◆ How to complete this task: Nothing in the data may be altered; copy it all exactly.

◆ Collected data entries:
---*---

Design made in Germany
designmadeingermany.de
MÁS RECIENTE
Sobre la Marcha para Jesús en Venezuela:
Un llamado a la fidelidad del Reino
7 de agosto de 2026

---*---

◆ Solution to this exercise:
Design made in Germany
designmadeingermany.de
MÁS RECIENTE
Sobre la Marcha para Jesús en Venezuela:
Un llamado a la fidelidad del Reino
7 de agosto de 2026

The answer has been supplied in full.